- Promotional poster
- Directed by: Shiva G.
- Written by: Shiva G.
- Produced by: Dr. R. Sivan R. Selvan
- Starring: Raju Kashmira Panache
- Cinematography: R. H. Ashok
- Edited by: C. J. Elangovan
- Music by: Karthik Acharya
- Production company: RR Cine Arts
- Release date: 27 May 2016;
- Country: India
- Language: Tamil

= Sutta Pazham Sudatha Pazham =

2016 Indian film by Shiva G.

Sutta Pazham Sudatha Pazham is a 2016 Indian Tamil-language comedy film directed by Shiva G. and starring Raju and Kashmira Panache. The film was released to mixed-to-negative reviews.

== Soundtrack ==

Track listing
| No. | Title | Singer(s) | Length |
|---|---|---|---|
| 1. | "Saiya Saiya" | Chinmayi, Suchith Suresan | 4:37 |
| 2. | "Goganika" | Powerstar Srinivasan, Maalavika Sundar, Murali | 4:26 |
| 3. | "Lets Go" | Sandiya Sandar, Shruti Laya, Prathiba, Karthik Acharya | 4:22 |
| 4. | "Thudikkum" | Prathiba | 2:29 |
| Total length: |  |  | 15:54 |

== Reception ==
A critic from The New Indian Express wrote that "The actors seem to have had a lot of fun while making the film. But unfortunately they haven’t managed to pass even an iota of it to the viewer.

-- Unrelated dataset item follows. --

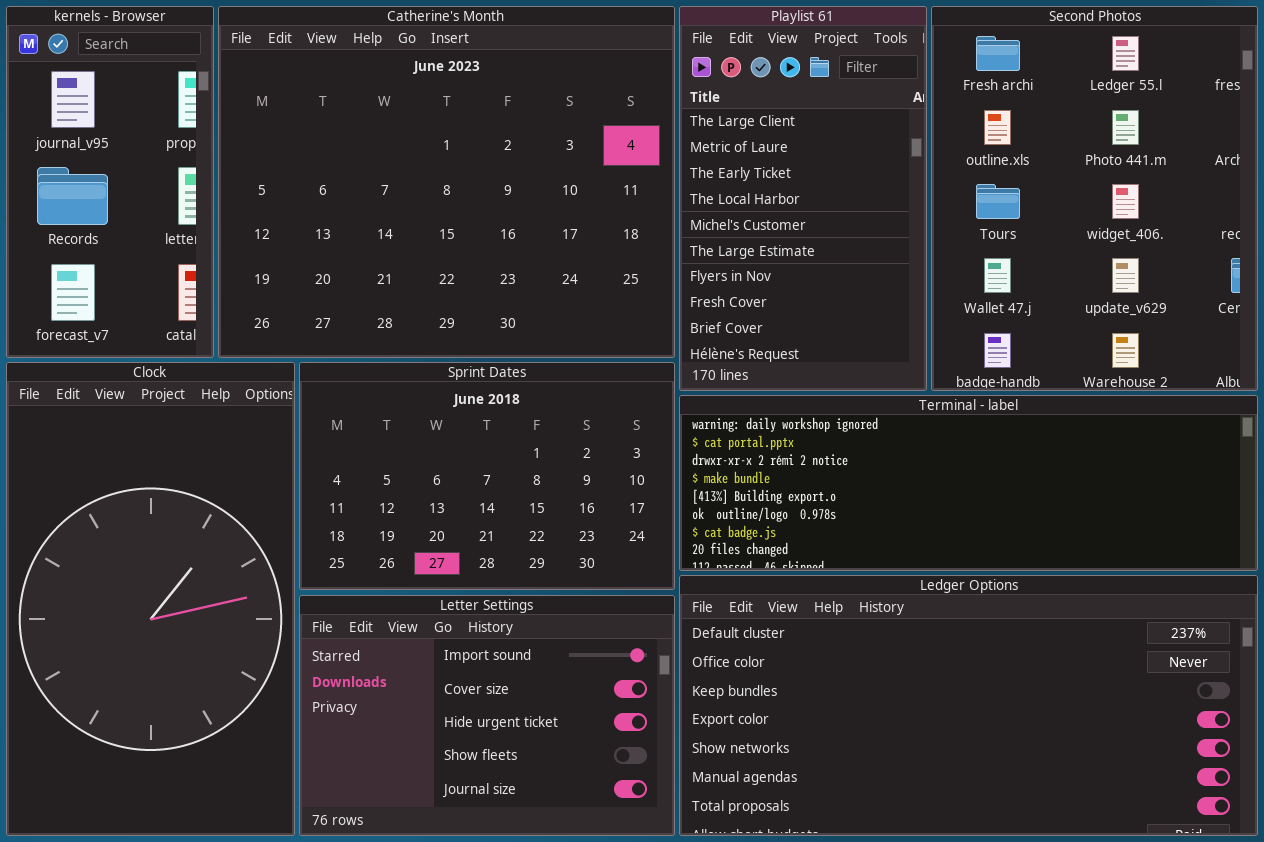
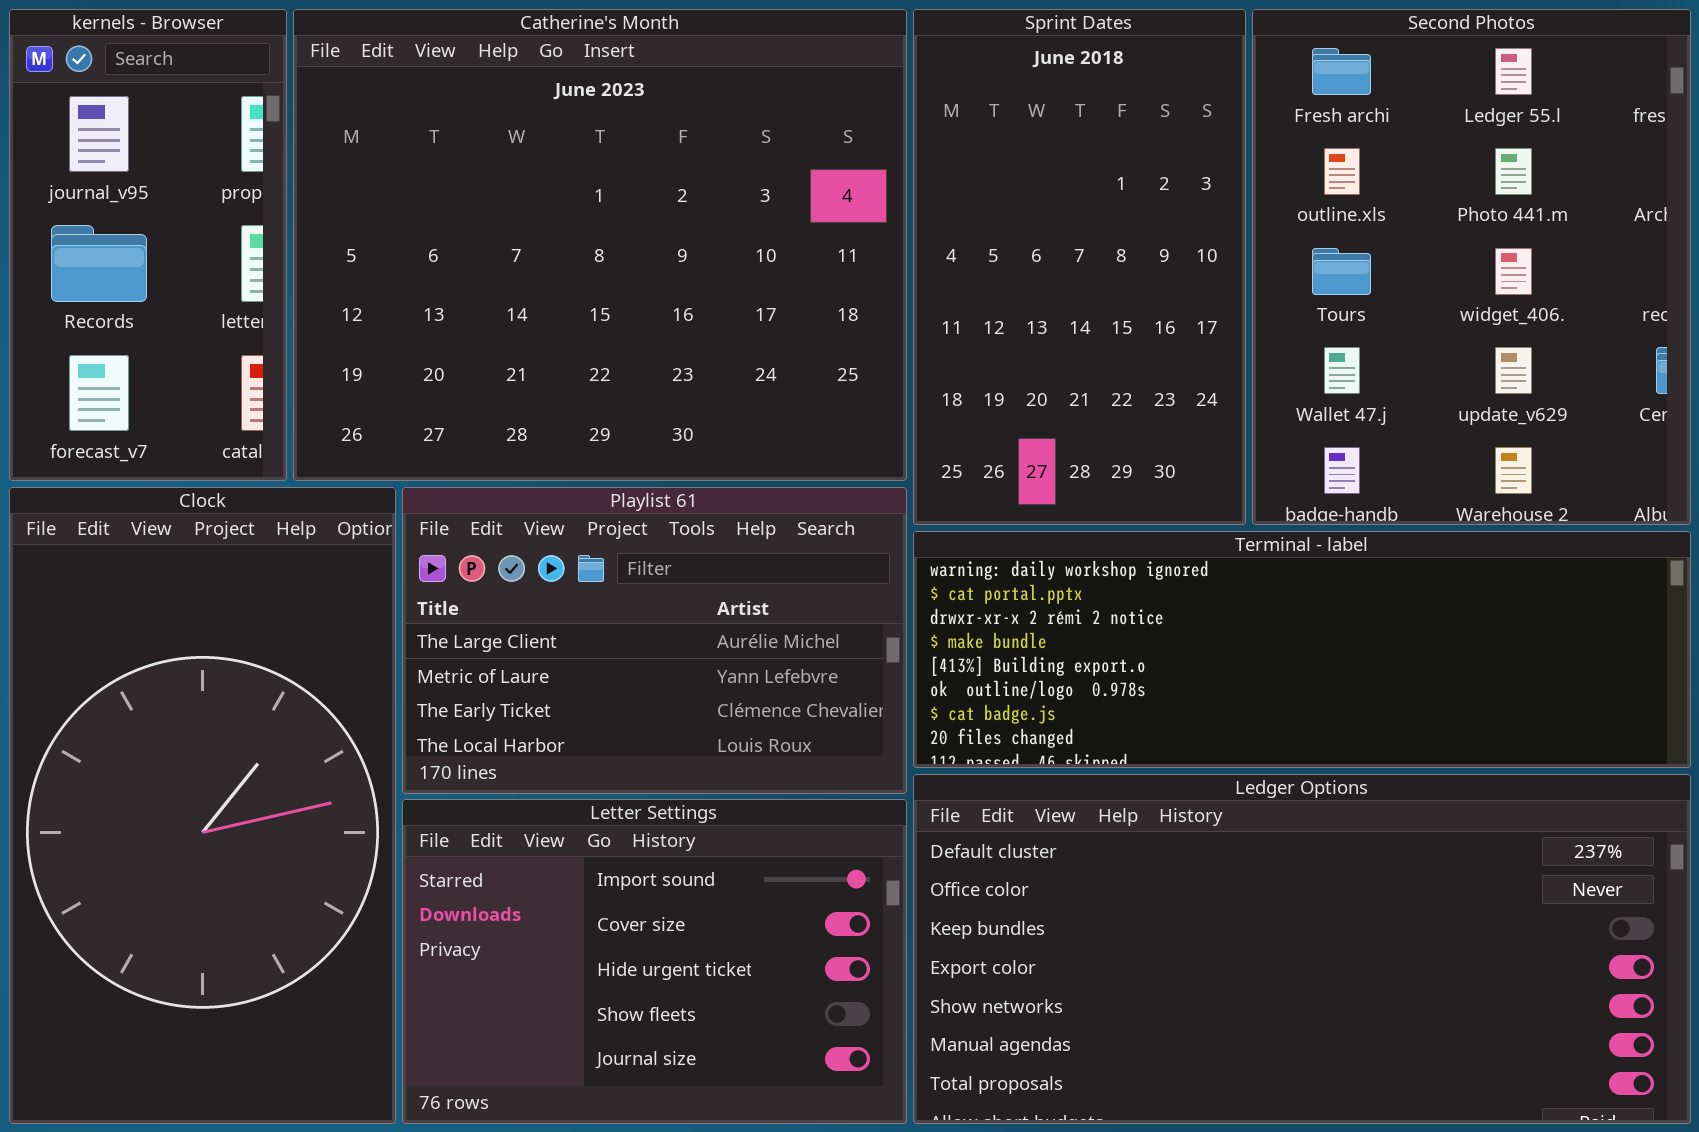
Playlist 61: [679,6,927,391] -> [402,487,907,794], moved, resized
Sprint Dates: [299,362,675,590] -> [913,9,1246,525], moved, resized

Sutta Palam.. is one big yawn!" A critic from The Times of India Samayam wrote that "the film could have been shot better and told better!" A critic from iFlicks wrote that "Debutante Raju is able to portray his character in an efficient manner. He attracts the audience in the climax sequences by his acting skills. The artist who comes as the auto driver is very casual in his performance and is very expressive in the affectionate scenes". Priya Dharshini of Kalaignar TV called the film an effort by the director to make you laugh despite being an age old story.